MusiCards | Gewinner 2017

Als Sammelkarten bieten MusiCards eine haptische Ergänzung zu digitaler Musik.

Der Gewinner
»Wie viele habe ich vor mehreren Jahren angefangen, Musik nicht mehr von CDs, sondern mit dem Rechner abzuspielen. Streaming-Dienste vereinfachen das Entdecken neuer Musik durch intelligente Empfehlungen und automatisierte Wiedergabelisten. Trotzdem fehlt mir dabei die Haptik, weshalb ich die MusiCards erfunden habe.«

Peter Rullmann, der Macher von MusiCards (Foto Claus Kiefer)

Die Idee
Die fortschreitende Digitalisierung hat dazu geführt, dass Musik zunehmend seltener von CD´s oder Schallplatten abgespielt wird.
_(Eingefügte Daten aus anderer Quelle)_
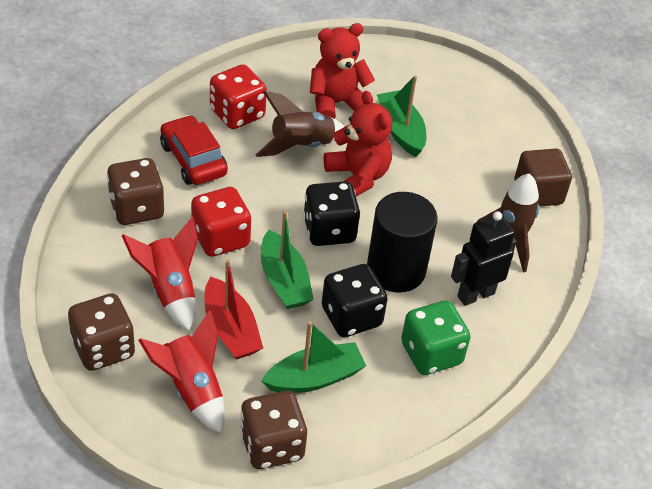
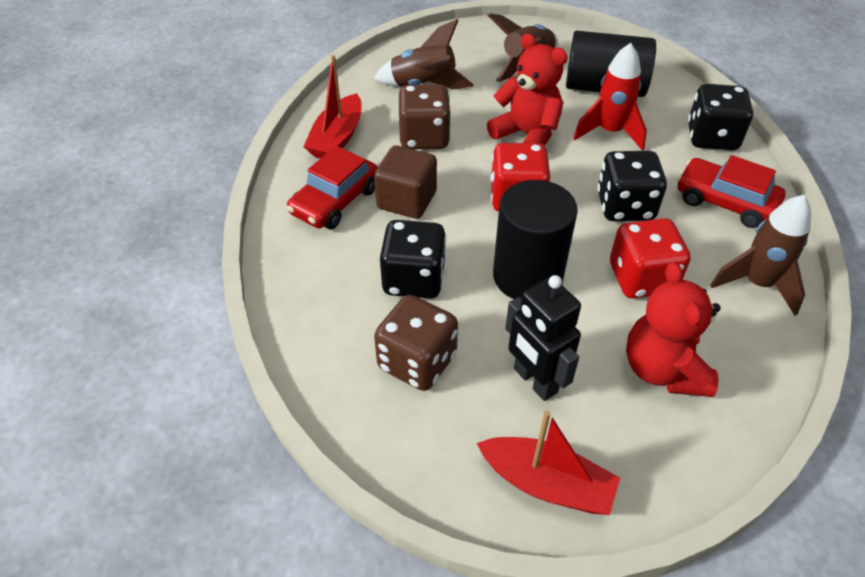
black cylinder: [367,192,438,292] = 1 -> [493,180,578,299] [566,31,656,97] = 2
black dice: [303,181,360,246] [322,264,388,337] = 2 -> [380,220,446,299] [597,151,667,221] [688,84,753,151] = 3
brown dice: [68,293,135,371] [107,158,165,225] [240,391,307,469] = 3 -> [374,295,458,391] [398,84,451,149] = 2
brown rocket: [256,91,344,157] [477,174,540,272] = 2 -> [374,19,474,89] [488,13,558,82] [710,195,811,316] = 3
green boat: [261,211,314,309] [261,321,366,393] [377,75,426,157] = 3 -> none = 0
green dice: [401,300,471,375] = 1 -> none = 0
red boat: [205,260,263,360] = 1 -> [303,55,362,159] [477,410,620,515] = 2
red car: [160,115,228,185] = 1 -> [287,146,378,229] [677,155,786,228] = 2
red rocket: [122,216,198,331] [138,310,225,433] = 2 -> [573,43,647,151] = 1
Streaming Dienstleister wie Spotify bieten den direkten Zugang zu Millionen von Titeln. Das ist ein willkommener Fortschritt, gleichzeitig geht jedoch auch etwas verloren: Die Haptik. Eine Schallplatte in der Hand stimuliert jedoch die Sinne und eine Plattensammlung lädt zum genüsslichen Stöbern ein.
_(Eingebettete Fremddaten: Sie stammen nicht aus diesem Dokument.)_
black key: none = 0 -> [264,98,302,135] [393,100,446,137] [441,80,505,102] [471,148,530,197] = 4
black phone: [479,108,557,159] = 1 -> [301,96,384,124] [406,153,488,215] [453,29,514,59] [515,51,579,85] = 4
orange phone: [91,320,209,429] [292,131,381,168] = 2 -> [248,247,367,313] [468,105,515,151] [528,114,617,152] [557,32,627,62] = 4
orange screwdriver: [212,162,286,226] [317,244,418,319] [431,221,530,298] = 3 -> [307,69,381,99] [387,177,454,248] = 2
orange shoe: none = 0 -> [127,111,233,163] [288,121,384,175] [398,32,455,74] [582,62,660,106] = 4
MusiCards kompensiert dieses Defizit. Das Sammelkartensystem zeigt das Plattencover, den Namen und enthält einen Funk-Chip. Mit einem Smartphone wird der Chip gelesen und das entsprechende Album abgespielt. Die Karten kann man in Ordnern sammeln, an die Wand hängen oder einfach neben der Musikanlage rumliegen lassen.